What is being asked.
Reproduce the records below verbatim, from their first line through the line that contains "list se cupit", with both lines included.
------ Records for processing ------
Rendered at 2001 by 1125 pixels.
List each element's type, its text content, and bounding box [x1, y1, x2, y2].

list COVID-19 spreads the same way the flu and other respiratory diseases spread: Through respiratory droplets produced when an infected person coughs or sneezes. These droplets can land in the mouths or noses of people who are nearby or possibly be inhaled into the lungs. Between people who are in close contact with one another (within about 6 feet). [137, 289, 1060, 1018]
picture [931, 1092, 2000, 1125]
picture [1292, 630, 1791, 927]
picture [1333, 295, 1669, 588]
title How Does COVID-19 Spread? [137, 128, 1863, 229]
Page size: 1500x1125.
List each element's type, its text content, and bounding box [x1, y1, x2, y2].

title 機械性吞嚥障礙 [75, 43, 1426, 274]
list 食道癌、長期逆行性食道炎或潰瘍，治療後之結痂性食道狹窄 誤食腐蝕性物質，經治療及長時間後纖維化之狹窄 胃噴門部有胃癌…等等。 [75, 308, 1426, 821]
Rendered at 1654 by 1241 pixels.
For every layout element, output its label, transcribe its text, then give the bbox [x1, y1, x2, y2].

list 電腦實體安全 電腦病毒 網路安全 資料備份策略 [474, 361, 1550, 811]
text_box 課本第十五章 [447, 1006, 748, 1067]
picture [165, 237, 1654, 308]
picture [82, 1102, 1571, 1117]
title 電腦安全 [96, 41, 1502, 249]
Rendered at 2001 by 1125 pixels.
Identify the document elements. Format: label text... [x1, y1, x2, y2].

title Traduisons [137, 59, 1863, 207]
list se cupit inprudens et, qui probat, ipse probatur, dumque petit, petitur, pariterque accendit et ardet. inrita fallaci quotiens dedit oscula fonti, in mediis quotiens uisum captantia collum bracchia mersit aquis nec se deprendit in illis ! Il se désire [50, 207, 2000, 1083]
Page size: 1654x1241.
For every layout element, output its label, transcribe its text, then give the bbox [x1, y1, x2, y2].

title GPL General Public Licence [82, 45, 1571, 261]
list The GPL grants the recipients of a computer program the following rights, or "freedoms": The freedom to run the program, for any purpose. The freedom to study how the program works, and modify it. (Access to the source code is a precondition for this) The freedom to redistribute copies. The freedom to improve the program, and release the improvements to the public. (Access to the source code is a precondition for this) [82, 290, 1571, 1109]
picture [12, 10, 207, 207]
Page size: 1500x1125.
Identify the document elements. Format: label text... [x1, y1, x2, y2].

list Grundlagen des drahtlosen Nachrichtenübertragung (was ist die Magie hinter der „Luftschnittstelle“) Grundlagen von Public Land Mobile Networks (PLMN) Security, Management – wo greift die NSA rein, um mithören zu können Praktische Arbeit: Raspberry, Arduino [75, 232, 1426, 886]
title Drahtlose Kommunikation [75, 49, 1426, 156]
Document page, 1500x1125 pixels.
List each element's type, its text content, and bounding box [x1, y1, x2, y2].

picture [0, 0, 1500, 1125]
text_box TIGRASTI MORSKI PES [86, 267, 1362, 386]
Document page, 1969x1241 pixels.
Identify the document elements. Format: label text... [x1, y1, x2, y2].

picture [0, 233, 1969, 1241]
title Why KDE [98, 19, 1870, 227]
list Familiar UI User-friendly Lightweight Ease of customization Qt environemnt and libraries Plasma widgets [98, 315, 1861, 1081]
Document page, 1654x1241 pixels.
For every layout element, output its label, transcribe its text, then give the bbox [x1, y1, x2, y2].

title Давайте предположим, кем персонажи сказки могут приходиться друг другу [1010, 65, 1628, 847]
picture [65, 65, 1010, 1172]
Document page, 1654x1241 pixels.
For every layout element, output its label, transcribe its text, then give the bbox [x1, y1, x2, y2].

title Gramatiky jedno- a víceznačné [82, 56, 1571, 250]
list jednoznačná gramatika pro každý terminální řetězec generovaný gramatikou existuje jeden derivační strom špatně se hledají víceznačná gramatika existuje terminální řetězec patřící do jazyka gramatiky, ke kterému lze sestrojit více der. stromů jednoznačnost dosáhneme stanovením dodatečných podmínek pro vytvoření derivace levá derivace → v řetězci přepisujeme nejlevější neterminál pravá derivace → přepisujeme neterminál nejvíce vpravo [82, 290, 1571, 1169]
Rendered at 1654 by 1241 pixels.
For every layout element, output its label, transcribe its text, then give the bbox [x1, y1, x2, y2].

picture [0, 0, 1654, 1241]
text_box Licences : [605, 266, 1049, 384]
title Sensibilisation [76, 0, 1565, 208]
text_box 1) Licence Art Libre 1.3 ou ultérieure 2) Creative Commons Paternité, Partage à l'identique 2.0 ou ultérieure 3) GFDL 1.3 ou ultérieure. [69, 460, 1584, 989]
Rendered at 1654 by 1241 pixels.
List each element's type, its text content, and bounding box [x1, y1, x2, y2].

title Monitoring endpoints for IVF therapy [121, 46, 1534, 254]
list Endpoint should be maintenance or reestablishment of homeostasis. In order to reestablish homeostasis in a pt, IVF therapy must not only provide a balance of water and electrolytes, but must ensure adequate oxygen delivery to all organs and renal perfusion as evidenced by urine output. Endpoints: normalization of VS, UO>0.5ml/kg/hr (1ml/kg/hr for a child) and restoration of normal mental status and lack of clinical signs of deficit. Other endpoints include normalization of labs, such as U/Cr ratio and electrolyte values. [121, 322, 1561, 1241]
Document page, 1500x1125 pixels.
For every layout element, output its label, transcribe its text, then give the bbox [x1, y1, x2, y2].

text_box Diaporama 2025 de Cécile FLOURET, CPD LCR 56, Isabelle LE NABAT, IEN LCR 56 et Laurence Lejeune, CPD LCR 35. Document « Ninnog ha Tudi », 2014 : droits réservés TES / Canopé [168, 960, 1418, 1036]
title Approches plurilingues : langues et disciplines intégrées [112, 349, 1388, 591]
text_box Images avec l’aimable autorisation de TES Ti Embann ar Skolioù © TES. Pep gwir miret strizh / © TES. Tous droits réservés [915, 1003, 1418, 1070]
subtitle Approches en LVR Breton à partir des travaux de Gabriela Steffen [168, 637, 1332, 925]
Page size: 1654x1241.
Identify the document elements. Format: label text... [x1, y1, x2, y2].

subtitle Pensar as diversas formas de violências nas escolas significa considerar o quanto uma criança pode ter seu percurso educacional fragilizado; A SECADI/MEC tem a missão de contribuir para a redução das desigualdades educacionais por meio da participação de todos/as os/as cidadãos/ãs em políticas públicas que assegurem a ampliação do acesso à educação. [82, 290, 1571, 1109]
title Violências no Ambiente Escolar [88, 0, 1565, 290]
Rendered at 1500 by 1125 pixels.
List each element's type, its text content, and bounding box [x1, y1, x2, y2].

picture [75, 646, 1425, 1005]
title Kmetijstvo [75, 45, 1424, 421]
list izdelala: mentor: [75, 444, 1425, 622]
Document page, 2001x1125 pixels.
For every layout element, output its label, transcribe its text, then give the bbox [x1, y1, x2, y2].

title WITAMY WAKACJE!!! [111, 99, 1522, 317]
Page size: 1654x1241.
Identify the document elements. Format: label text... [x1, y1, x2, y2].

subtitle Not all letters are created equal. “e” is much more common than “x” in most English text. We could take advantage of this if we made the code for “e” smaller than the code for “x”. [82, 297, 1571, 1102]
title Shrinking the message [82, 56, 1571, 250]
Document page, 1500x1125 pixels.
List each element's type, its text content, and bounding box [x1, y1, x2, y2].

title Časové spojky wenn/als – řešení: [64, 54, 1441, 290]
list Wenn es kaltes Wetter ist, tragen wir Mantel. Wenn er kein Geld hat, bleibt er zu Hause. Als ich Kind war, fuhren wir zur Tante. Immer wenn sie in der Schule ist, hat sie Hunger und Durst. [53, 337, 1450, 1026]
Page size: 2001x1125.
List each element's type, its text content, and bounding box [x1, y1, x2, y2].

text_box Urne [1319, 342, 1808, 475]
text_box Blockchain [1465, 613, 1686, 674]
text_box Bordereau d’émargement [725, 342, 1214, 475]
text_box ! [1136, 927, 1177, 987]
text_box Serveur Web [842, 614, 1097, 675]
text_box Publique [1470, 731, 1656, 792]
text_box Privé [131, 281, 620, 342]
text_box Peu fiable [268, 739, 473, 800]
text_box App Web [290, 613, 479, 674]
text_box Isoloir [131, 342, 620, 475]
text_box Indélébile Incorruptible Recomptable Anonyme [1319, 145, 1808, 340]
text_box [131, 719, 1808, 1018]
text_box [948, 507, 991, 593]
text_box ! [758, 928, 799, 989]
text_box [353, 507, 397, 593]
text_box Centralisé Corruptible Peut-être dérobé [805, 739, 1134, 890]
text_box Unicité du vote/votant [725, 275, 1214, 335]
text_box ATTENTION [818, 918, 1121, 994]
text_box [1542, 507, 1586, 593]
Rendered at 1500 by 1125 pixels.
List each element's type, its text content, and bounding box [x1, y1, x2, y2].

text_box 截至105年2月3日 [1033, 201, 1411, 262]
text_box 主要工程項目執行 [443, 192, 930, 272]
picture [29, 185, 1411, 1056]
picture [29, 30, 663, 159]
------
Completed task.
Rendered at 2001 by 1125 pixels.
List each element's type, its text content, and bounding box [x1, y1, x2, y2].

list COVID-19 spreads the same way the flu and other respiratory diseases spread: Through respiratory droplets produced when an infected person coughs or sneezes. These droplets can land in the mouths or noses of people who are nearby or possibly be inhaled into the lungs. Between people who are in close contact with one another (within about 6 feet). [137, 289, 1060, 1018]
picture [931, 1092, 2000, 1125]
picture [1292, 630, 1791, 927]
picture [1333, 295, 1669, 588]
title How Does COVID-19 Spread? [137, 128, 1863, 229]
Page size: 1500x1125.
List each element's type, its text content, and bounding box [x1, y1, x2, y2].

title 機械性吞嚥障礙 [75, 43, 1426, 274]
list 食道癌、長期逆行性食道炎或潰瘍，治療後之結痂性食道狹窄 誤食腐蝕性物質，經治療及長時間後纖維化之狹窄 胃噴門部有胃癌…等等。 [75, 308, 1426, 821]
Rendered at 1654 by 1241 pixels.
For every layout element, output its label, transcribe its text, then give the bbox [x1, y1, x2, y2].

list 電腦實體安全 電腦病毒 網路安全 資料備份策略 [474, 361, 1550, 811]
text_box 課本第十五章 [447, 1006, 748, 1067]
picture [165, 237, 1654, 308]
picture [82, 1102, 1571, 1117]
title 電腦安全 [96, 41, 1502, 249]
Rendered at 2001 by 1125 pixels.
Identify the document elements. Format: label text... [x1, y1, x2, y2].

title Traduisons [137, 59, 1863, 207]
list se cupit inprudens et, qui probat, ipse probatur, dumque petit, petitur, pariterque accendit et ardet. inrita fallaci quotiens dedit oscula fonti, in mediis quotiens uisum captantia collum bracchia mersit aquis nec se deprendit in illis ! Il se désire [50, 207, 2000, 1083]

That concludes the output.